Djerba is an island of southeastern Tunisia in the Gulf of Gabès, connected to the mainland by a Roman causeway and by ferry. It is the largest island of north Africa, with a flat, sand-covered limestone platform that rises only a few metres above sea level and supports olive groves, palm groves, and Mediterranean cereal cultivation.
The island carries one of the longest continuously documented populations in the Mediterranean. Greek and Latin sources identified it as the Lotophagis of the Odyssey; the Roman city of Meninx was the regional capital. Djerba became a centre of Ibadi Islam from the eighth century, with a distinct theology, customary law, and architectural tradition closely related to the Mozabite sphere of the Algerian Sahara.
A small but persistent Berber-speaking population in the south of the island — concentrated around Guellala, Sedouikech, and Ajim — has preserved the eastern Tamazight variety conventionally called Djerbi.

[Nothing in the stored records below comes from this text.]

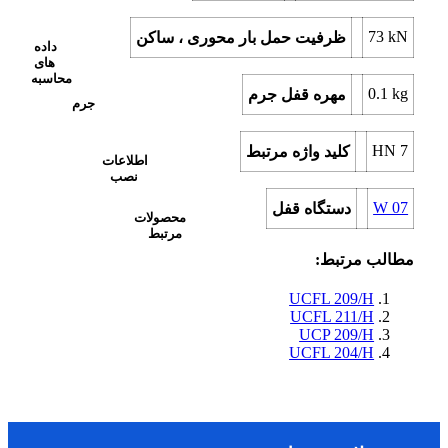
73
kN
ظرفیت حمل بار محوری ، ساکن
داده
های
محاسبه
0.1
kg
مهره قفل جرم
جرم
HN 7
کلید واژه مرتبط
اطلاعات
نصب
W 07
دستگاه قفل
محصولات
مرتبط
مطالب مرتبط:
UCFL 209/H
UCFL 211/H
UCP 209/H
UCFL 204/H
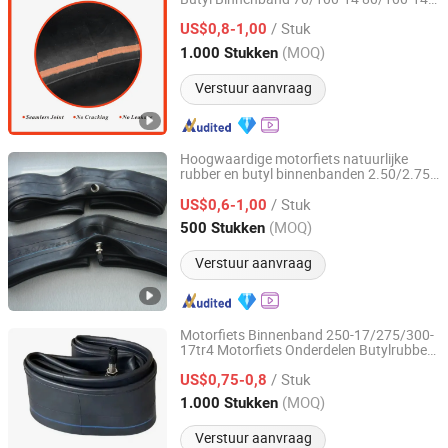
HILISTONE TYRE (QINGDAO) CO., LTD
90/100-14 110/80-14
/ Stuk
US$0,8-1,00
Shandong, China
Sinds 2012
(MOQ)
1.000 Stukken
Verstuur aanvraag
Hoogwaardige motorfiets natuurlijke
rubber en butyl binnenbanden 2.50/2.75-
SHANDONG RUNTONG RUBBER CO., LTD.
17 3.00-17
/ Stuk
US$0,6-1,00
Shandong, China
Sinds 2012
(MOQ)
500 Stukken
Verstuur aanvraag
Motorfiets Binnenband 250-17/275/300-
17tr4 Motorfiets Onderdelen Butylrubber
Pingxiang County Gangjin Bicycle Co., Ltd
Band
/ Stuk
US$0,75-0,8
Hebei, China
Sinds 2025
(MOQ)
1.000 Stukken
Verstuur aanvraag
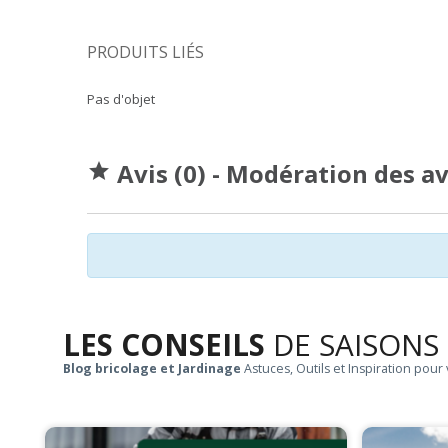
PRODUITS LIÉS
Pas d'objet
Avis (0) - Modération des a

LES CONSEILS
DE SAISONS
Blog bricolage et Jardinage
Astuces, Outils et Inspiration pour 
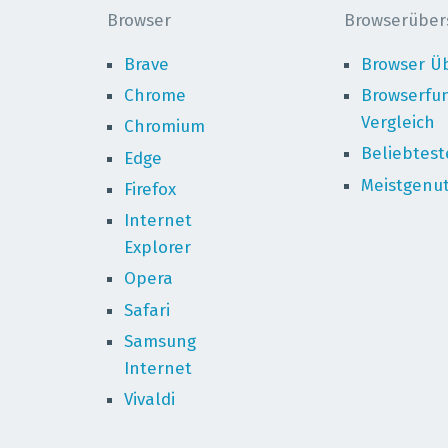
Browser
Browserüber
Brave
Browser Üb
Chrome
Browserfu
Vergleich
Chromium
Beliebtest
Edge
Meistgenu
Firefox
Internet
Explorer
Opera
Safari
Samsung
Internet
Vivaldi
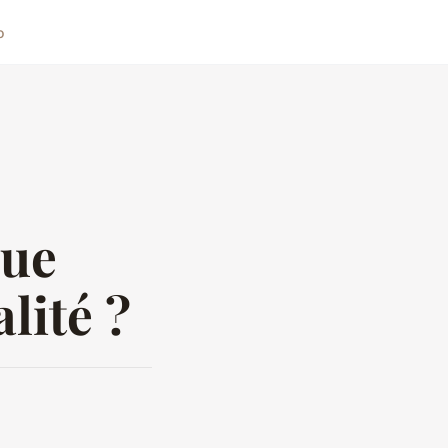
o
que
lité ?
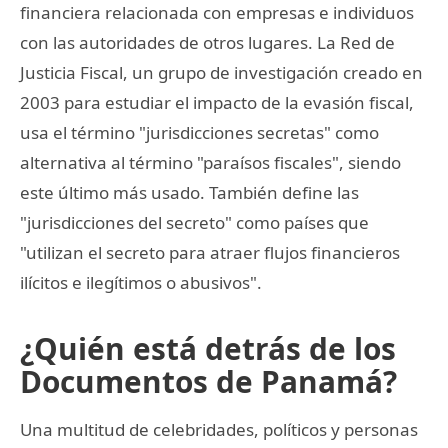
financiera relacionada con empresas e individuos
con las autoridades de otros lugares. La Red de
Justicia Fiscal, un grupo de investigación creado en
2003 para estudiar el impacto de la evasión fiscal,
usa el término "jurisdicciones secretas" como
alternativa al término "paraísos fiscales", siendo
este último más usado. También define las
"jurisdicciones del secreto" como países que
"utilizan el secreto para atraer flujos financieros
ilícitos e ilegítimos o abusivos".
¿Quién está detrás de los
Documentos de Panamá?
Una multitud de celebridades, políticos y personas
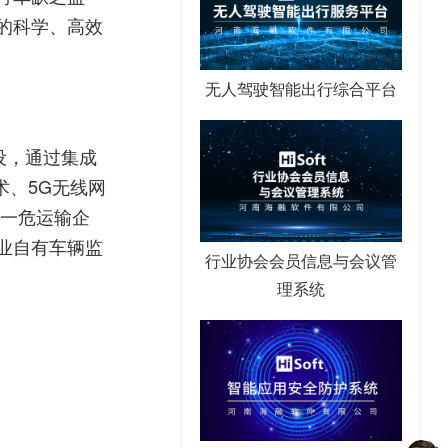
的科学、高效
无人驾驶智能出行综合平台
设，通过集成
术、5G无线网
客一危运输企
业自有车辆监
行业协会会员信息与会议管
理系统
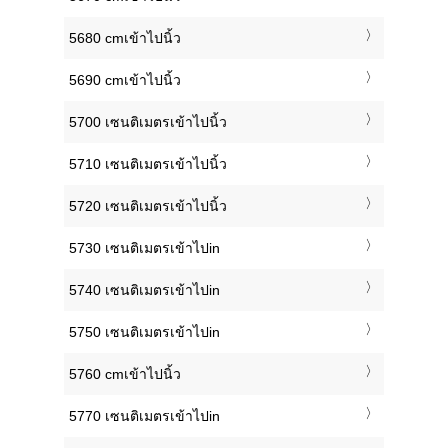
5680 cmเข้าไปนิ้ว
5690 cmเข้าไปนิ้ว
5700 เซนติเมตรเข้าไปนิ้ว
5710 เซนติเมตรเข้าไปนิ้ว
5720 เซนติเมตรเข้าไปนิ้ว
5730 เซนติเมตรเข้าไปin
5740 เซนติเมตรเข้าไปin
5750 เซนติเมตรเข้าไปin
5760 cmเข้าไปนิ้ว
5770 เซนติเมตรเข้าไปin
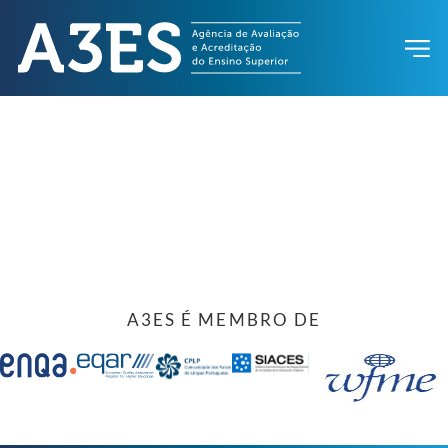
A3ES É MEMBRO DE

Speaker numbers are estimated in the low tens of thousands and declining; daily speech among younger generations is overwhelmingly Tunisian Arabic.
Djerba's distinctive architecture of whitewashed cubic houses, fortified mosques (jamaa), and underground oil presses (maâsra) is the subject of a UNESCO World Heritage inscription completed in 2023 as "Djerba: testimony to a settlement pattern in an island territory." The island also retains one of the oldest Jewish communities in north Africa, with the El Ghriba synagogue at Hara Seghira a continuing pilgrimage destination.